PROBLEM
Write out all of the records below again, changing "scientific name" to "species" wherever it occurs and leaving everything else untouched.

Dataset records
......
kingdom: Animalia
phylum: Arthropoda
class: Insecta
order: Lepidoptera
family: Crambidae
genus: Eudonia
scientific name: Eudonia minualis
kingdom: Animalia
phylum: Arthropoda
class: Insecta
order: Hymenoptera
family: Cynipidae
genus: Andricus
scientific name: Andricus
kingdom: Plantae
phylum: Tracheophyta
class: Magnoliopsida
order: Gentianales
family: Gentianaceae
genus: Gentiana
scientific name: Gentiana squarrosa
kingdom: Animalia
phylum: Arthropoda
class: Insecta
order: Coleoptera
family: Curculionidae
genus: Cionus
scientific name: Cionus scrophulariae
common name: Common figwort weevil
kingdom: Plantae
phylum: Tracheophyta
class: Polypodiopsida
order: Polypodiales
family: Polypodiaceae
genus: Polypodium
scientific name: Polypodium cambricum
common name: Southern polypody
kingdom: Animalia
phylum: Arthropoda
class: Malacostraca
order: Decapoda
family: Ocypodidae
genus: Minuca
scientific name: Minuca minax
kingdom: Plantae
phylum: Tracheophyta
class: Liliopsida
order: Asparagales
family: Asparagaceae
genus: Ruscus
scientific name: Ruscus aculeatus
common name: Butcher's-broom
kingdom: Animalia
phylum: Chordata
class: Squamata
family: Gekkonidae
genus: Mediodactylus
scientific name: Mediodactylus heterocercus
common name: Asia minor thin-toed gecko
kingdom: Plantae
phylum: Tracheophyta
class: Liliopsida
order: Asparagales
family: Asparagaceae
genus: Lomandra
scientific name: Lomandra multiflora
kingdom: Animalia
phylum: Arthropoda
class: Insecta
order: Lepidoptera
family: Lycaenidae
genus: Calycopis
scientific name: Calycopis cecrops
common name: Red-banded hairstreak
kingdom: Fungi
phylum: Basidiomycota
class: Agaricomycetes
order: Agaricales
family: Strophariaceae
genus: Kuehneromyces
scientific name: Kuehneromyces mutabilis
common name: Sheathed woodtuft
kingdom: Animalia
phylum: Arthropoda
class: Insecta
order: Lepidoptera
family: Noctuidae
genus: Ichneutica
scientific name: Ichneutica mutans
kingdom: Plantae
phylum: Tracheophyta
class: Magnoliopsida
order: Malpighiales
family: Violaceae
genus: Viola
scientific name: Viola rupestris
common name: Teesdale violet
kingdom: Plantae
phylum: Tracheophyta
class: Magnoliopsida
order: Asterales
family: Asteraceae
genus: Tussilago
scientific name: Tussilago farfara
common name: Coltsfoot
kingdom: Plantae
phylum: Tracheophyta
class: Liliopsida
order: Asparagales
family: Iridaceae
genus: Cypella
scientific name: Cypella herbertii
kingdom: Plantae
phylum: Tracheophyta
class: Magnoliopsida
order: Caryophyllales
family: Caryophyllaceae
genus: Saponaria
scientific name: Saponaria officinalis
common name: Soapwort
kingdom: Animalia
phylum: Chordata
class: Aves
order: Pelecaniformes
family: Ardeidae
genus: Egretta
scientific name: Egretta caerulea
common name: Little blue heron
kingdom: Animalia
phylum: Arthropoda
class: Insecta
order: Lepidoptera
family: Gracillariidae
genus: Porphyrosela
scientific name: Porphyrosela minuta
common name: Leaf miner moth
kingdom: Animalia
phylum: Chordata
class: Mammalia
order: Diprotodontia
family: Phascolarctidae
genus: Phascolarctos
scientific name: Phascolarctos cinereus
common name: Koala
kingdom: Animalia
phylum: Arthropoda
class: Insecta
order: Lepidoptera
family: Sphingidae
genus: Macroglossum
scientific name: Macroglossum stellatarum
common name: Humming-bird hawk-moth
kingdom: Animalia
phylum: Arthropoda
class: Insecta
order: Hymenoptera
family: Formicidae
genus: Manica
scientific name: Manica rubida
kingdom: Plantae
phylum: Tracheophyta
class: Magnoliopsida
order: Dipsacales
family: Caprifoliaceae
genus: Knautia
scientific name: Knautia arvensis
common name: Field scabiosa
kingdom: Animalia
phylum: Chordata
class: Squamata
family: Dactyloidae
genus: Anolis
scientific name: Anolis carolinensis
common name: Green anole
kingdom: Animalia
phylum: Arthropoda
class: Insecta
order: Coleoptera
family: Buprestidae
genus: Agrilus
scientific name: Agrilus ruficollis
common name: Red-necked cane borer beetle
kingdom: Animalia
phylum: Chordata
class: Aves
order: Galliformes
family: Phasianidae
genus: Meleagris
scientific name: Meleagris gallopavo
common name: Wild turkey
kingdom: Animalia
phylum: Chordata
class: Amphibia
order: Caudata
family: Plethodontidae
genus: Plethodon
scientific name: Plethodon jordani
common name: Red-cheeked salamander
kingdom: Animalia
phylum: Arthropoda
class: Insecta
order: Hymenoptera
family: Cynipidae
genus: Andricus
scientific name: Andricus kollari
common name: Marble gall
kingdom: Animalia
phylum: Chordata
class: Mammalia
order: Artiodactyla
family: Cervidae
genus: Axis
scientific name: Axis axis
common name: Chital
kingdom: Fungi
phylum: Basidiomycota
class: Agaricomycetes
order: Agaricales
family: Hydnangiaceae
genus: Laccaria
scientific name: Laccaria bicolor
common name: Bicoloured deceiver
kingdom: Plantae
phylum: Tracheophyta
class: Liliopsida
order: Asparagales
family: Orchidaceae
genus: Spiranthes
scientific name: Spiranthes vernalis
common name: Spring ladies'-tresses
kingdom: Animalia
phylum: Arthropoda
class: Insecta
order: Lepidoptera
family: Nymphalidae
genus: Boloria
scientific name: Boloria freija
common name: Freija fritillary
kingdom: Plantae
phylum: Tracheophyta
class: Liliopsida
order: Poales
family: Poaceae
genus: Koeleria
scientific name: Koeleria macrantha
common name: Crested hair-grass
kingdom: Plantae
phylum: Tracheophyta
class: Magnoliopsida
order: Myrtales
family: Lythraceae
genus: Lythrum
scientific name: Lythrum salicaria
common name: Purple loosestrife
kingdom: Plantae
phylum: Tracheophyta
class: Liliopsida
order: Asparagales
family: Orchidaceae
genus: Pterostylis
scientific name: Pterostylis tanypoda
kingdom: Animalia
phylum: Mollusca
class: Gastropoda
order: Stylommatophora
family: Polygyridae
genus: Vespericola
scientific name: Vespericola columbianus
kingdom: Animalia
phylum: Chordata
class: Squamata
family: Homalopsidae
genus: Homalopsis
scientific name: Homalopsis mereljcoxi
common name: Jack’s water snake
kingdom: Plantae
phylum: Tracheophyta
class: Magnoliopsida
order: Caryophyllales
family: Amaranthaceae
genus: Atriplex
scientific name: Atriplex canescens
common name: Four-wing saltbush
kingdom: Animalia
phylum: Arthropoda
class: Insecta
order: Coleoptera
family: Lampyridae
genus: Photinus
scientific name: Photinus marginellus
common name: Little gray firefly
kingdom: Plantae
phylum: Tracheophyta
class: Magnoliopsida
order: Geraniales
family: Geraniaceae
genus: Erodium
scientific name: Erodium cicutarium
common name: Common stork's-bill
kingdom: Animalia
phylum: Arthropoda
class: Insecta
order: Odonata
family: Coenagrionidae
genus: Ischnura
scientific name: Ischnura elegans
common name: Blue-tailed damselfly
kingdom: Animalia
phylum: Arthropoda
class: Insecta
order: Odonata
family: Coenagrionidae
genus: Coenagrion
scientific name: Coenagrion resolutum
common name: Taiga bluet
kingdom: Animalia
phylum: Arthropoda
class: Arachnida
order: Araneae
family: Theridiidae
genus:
......
FULL SOLUTION
kingdom: Animalia
phylum: Arthropoda
class: Insecta
order: Lepidoptera
family: Crambidae
genus: Eudonia
species: Eudonia minualis
kingdom: Animalia
phylum: Arthropoda
class: Insecta
order: Hymenoptera
family: Cynipidae
genus: Andricus
species: Andricus
kingdom: Plantae
phylum: Tracheophyta
class: Magnoliopsida
order: Gentianales
family: Gentianaceae
genus: Gentiana
species: Gentiana squarrosa
kingdom: Animalia
phylum: Arthropoda
class: Insecta
order: Coleoptera
family: Curculionidae
genus: Cionus
species: Cionus scrophulariae
common name: Common figwort weevil
kingdom: Plantae
phylum: Tracheophyta
class: Polypodiopsida
order: Polypodiales
family: Polypodiaceae
genus: Polypodium
species: Polypodium cambricum
common name: Southern polypody
kingdom: Animalia
phylum: Arthropoda
class: Malacostraca
order: Decapoda
family: Ocypodidae
genus: Minuca
species: Minuca minax
kingdom: Plantae
phylum: Tracheophyta
class: Liliopsida
order: Asparagales
family: Asparagaceae
genus: Ruscus
species: Ruscus aculeatus
common name: Butcher's-broom
kingdom: Animalia
phylum: Chordata
class: Squamata
family: Gekkonidae
genus: Mediodactylus
species: Mediodactylus heterocercus
common name: Asia minor thin-toed gecko
kingdom: Plantae
phylum: Tracheophyta
class: Liliopsida
order: Asparagales
family: Asparagaceae
genus: Lomandra
species: Lomandra multiflora
kingdom: Animalia
phylum: Arthropoda
class: Insecta
order: Lepidoptera
family: Lycaenidae
genus: Calycopis
species: Calycopis cecrops
common name: Red-banded hairstreak
kingdom: Fungi
phylum: Basidiomycota
class: Agaricomycetes
order: Agaricales
family: Strophariaceae
genus: Kuehneromyces
species: Kuehneromyces mutabilis
common name: Sheathed woodtuft
kingdom: Animalia
phylum: Arthropoda
class: Insecta
order: Lepidoptera
family: Noctuidae
genus: Ichneutica
species: Ichneutica mutans
kingdom: Plantae
phylum: Tracheophyta
class: Magnoliopsida
order: Malpighiales
family: Violaceae
genus: Viola
species: Viola rupestris
common name: Teesdale violet
kingdom: Plantae
phylum: Tracheophyta
class: Magnoliopsida
order: Asterales
family: Asteraceae
genus: Tussilago
species: Tussilago farfara
common name: Coltsfoot
kingdom: Plantae
phylum: Tracheophyta
class: Liliopsida
order: Asparagales
family: Iridaceae
genus: Cypella
species: Cypella herbertii
kingdom: Plantae
phylum: Tracheophyta
class: Magnoliopsida
order: Caryophyllales
family: Caryophyllaceae
genus: Saponaria
species: Saponaria officinalis
common name: Soapwort
kingdom: Animalia
phylum: Chordata
class: Aves
order: Pelecaniformes
family: Ardeidae
genus: Egretta
species: Egretta caerulea
common name: Little blue heron
kingdom: Animalia
phylum: Arthropoda
class: Insecta
order: Lepidoptera
family: Gracillariidae
genus: Porphyrosela
species: Porphyrosela minuta
common name: Leaf miner moth
kingdom: Animalia
phylum: Chordata
class: Mammalia
order: Diprotodontia
family: Phascolarctidae
genus: Phascolarctos
species: Phascolarctos cinereus
common name: Koala
kingdom: Animalia
phylum: Arthropoda
class: Insecta
order: Lepidoptera
family: Sphingidae
genus: Macroglossum
species: Macroglossum stellatarum
common name: Humming-bird hawk-moth
kingdom: Animalia
phylum: Arthropoda
class: Insecta
order: Hymenoptera
family: Formicidae
genus: Manica
species: Manica rubida
kingdom: Plantae
phylum: Tracheophyta
class: Magnoliopsida
order: Dipsacales
family: Caprifoliaceae
genus: Knautia
species: Knautia arvensis
common name: Field scabiosa
kingdom: Animalia
phylum: Chordata
class: Squamata
family: Dactyloidae
genus: Anolis
species: Anolis carolinensis
common name: Green anole
kingdom: Animalia
phylum: Arthropoda
class: Insecta
order: Coleoptera
family: Buprestidae
genus: Agrilus
species: Agrilus ruficollis
common name: Red-necked cane borer beetle
kingdom: Animalia
phylum: Chordata
class: Aves
order: Galliformes
family: Phasianidae
genus: Meleagris
species: Meleagris gallopavo
common name: Wild turkey
kingdom: Animalia
phylum: Chordata
class: Amphibia
order: Caudata
family: Plethodontidae
genus: Plethodon
species: Plethodon jordani
common name: Red-cheeked salamander
kingdom: Animalia
phylum: Arthropoda
class: Insecta
order: Hymenoptera
family: Cynipidae
genus: Andricus
species: Andricus kollari
common name: Marble gall
kingdom: Animalia
phylum: Chordata
class: Mammalia
order: Artiodactyla
family: Cervidae
genus: Axis
species: Axis axis
common name: Chital
kingdom: Fungi
phylum: Basidiomycota
class: Agaricomycetes
order: Agaricales
family: Hydnangiaceae
genus: Laccaria
species: Laccaria bicolor
common name: Bicoloured deceiver
kingdom: Plantae
phylum: Tracheophyta
class: Liliopsida
order: Asparagales
family: Orchidaceae
genus: Spiranthes
species: Spiranthes vernalis
common name: Spring ladies'-tresses
kingdom: Animalia
phylum: Arthropoda
class: Insecta
order: Lepidoptera
family: Nymphalidae
genus: Boloria
species: Boloria freija
common name: Freija fritillary
kingdom: Plantae
phylum: Tracheophyta
class: Liliopsida
order: Poales
family: Poaceae
genus: Koeleria
species: Koeleria macrantha
common name: Crested hair-grass
kingdom: Plantae
phylum: Tracheophyta
class: Magnoliopsida
order: Myrtales
family: Lythraceae
genus: Lythrum
species: Lythrum salicaria
common name: Purple loosestrife
kingdom: Plantae
phylum: Tracheophyta
class: Liliopsida
order: Asparagales
family: Orchidaceae
genus: Pterostylis
species: Pterostylis tanypoda
kingdom: Animalia
phylum: Mollusca
class: Gastropoda
order: Stylommatophora
family: Polygyridae
genus: Vespericola
species: Vespericola columbianus
kingdom: Animalia
phylum: Chordata
class: Squamata
family: Homalopsidae
genus: Homalopsis
species: Homalopsis mereljcoxi
common name: Jack’s water snake
kingdom: Plantae
phylum: Tracheophyta
class: Magnoliopsida
order: Caryophyllales
family: Amaranthaceae
genus: Atriplex
species: Atriplex canescens
common name: Four-wing saltbush
kingdom: Animalia
phylum: Arthropoda
class: Insecta
order: Coleoptera
family: Lampyridae
genus: Photinus
species: Photinus marginellus
common name: Little gray firefly
kingdom: Plantae
phylum: Tracheophyta
class: Magnoliopsida
order: Geraniales
family: Geraniaceae
genus: Erodium
species: Erodium cicutarium
common name: Common stork's-bill
kingdom: Animalia
phylum: Arthropoda
class: Insecta
order: Odonata
family: Coenagrionidae
genus: Ischnura
species: Ischnura elegans
common name: Blue-tailed damselfly
kingdom: Animalia
phylum: Arthropoda
class: Insecta
order: Odonata
family: Coenagrionidae
genus: Coenagrion
species: Coenagrion resolutum
common name: Taiga bluet
kingdom: Animalia
phylum: Arthropoda
class: Arachnida
order: Araneae
family: Theridiidae
genus:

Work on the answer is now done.